> [Work instruction]:
Word for word, output the data that follows.

[Pose estimation data]
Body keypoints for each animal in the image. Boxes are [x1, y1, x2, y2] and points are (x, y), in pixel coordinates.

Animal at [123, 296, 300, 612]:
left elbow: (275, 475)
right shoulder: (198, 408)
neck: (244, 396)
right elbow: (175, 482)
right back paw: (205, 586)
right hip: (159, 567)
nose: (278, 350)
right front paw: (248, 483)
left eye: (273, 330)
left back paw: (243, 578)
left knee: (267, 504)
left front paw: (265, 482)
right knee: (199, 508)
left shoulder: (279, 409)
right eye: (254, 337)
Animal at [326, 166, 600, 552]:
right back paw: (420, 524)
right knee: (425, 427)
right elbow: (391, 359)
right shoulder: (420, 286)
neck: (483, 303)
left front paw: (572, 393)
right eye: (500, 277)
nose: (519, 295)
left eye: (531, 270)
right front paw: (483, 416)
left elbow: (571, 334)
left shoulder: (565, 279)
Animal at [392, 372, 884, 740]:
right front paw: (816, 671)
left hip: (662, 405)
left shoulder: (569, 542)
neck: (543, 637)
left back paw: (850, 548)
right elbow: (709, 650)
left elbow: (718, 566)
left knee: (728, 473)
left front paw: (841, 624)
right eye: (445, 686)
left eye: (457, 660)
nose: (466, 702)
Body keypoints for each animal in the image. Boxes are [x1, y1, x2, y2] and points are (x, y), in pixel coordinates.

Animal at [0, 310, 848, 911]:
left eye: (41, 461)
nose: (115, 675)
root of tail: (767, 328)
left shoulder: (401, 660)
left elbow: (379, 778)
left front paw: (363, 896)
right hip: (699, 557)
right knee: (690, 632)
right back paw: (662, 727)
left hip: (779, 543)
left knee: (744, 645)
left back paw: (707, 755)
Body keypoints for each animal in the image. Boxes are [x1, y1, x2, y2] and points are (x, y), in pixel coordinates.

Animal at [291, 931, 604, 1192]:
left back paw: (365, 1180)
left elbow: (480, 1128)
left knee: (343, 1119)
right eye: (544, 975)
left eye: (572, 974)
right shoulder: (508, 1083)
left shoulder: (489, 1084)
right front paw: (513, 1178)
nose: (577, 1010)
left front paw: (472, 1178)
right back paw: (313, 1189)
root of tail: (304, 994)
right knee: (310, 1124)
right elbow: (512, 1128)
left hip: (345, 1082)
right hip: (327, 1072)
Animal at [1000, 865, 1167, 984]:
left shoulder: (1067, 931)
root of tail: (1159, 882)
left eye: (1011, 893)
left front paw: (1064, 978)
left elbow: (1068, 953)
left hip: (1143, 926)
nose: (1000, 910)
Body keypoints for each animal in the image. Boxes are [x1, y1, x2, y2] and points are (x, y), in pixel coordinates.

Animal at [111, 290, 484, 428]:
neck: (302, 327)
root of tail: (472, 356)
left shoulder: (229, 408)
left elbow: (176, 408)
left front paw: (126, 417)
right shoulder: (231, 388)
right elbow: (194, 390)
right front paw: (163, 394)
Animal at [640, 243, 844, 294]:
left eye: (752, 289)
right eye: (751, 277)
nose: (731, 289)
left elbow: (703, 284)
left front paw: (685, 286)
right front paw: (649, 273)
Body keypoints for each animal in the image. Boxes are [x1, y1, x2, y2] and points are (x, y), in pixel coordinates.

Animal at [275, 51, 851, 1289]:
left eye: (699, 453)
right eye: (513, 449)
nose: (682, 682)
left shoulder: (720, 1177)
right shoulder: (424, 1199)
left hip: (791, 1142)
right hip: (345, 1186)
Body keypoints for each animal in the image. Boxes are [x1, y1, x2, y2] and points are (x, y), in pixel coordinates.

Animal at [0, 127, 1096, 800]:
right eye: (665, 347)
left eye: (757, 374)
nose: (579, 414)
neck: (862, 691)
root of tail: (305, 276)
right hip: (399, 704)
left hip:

> [Solution for this exercise]:
Body keypoints for each animal in the image. Boxes are [x1, y1, x2, y2] and points are (x, y), in pixel coordinates.

Animal at [123, 296, 300, 612]:
left elbow: (275, 475)
right shoulder: (198, 408)
neck: (244, 396)
right elbow: (175, 482)
right back paw: (205, 586)
right hip: (159, 567)
nose: (278, 350)
right front paw: (248, 483)
left eye: (273, 330)
left back paw: (243, 578)
left knee: (267, 504)
left front paw: (265, 482)
right knee: (199, 508)
left shoulder: (279, 409)
right eye: (254, 337)
Animal at [326, 166, 600, 552]:
right back paw: (420, 524)
right knee: (425, 427)
right elbow: (391, 359)
right shoulder: (420, 286)
neck: (483, 303)
left front paw: (572, 393)
right eye: (500, 277)
nose: (519, 295)
left eye: (531, 270)
right front paw: (483, 416)
left elbow: (571, 334)
left shoulder: (565, 279)
Animal at [392, 372, 884, 740]:
right front paw: (816, 671)
left hip: (662, 405)
left shoulder: (569, 542)
neck: (543, 637)
left back paw: (850, 548)
right elbow: (709, 650)
left elbow: (718, 566)
left knee: (728, 473)
left front paw: (841, 624)
right eye: (445, 686)
left eye: (457, 660)
nose: (466, 702)
Body keypoints for each animal in the image. Boxes are [x1, y1, x2, y2] and points are (x, y), in pixel coordinates.

Animal at [0, 310, 848, 911]:
left eye: (41, 461)
nose: (115, 675)
root of tail: (767, 328)
left shoulder: (401, 660)
left elbow: (379, 778)
left front paw: (363, 896)
right hip: (699, 557)
right knee: (690, 632)
right back paw: (662, 727)
left hip: (779, 543)
left knee: (744, 645)
left back paw: (707, 755)
Body keypoints for each animal in the image. Boxes are [x1, y1, x2, y2] and points are (x, y), in pixel coordinates.

Animal at [291, 931, 604, 1192]:
left back paw: (365, 1180)
left elbow: (480, 1128)
left knee: (343, 1119)
right eye: (544, 975)
left eye: (572, 974)
right shoulder: (508, 1083)
left shoulder: (489, 1084)
right front paw: (513, 1178)
nose: (577, 1010)
left front paw: (472, 1178)
right back paw: (313, 1189)
root of tail: (304, 994)
right knee: (310, 1124)
right elbow: (512, 1128)
left hip: (345, 1082)
right hip: (327, 1072)
Animal at [1000, 865, 1167, 984]:
left shoulder: (1067, 931)
root of tail: (1159, 882)
left eye: (1011, 893)
left front paw: (1064, 978)
left elbow: (1068, 953)
left hip: (1143, 926)
nose: (1000, 910)
Body keypoints for each animal in the image. Boxes are [x1, y1, x2, y2] and points are (x, y), in pixel coordinates.

Animal at [111, 290, 484, 428]:
neck: (302, 327)
root of tail: (472, 356)
left shoulder: (229, 408)
left elbow: (176, 408)
left front paw: (126, 417)
right shoulder: (231, 388)
right elbow: (194, 390)
right front paw: (163, 394)
Animal at [640, 243, 844, 294]:
left eye: (752, 289)
right eye: (751, 277)
nose: (731, 289)
left elbow: (703, 284)
left front paw: (685, 286)
right front paw: (649, 273)
Body keypoints for each animal in the image. Boxes are [x1, y1, x2, y2] and points are (x, y), in pixel coordinates.

Animal at [275, 51, 851, 1289]:
left eye: (699, 453)
right eye: (513, 449)
nose: (682, 682)
left shoulder: (720, 1177)
right shoulder: (424, 1199)
left hip: (791, 1142)
right hip: (345, 1186)
Body keypoints for each animal in the image. Boxes are [x1, y1, x2, y2] and points are (x, y), in pixel coordinates.

Animal at [0, 127, 1096, 800]:
right eye: (665, 347)
left eye: (757, 374)
nose: (579, 414)
neck: (862, 691)
root of tail: (305, 276)
right hip: (399, 704)
left hip:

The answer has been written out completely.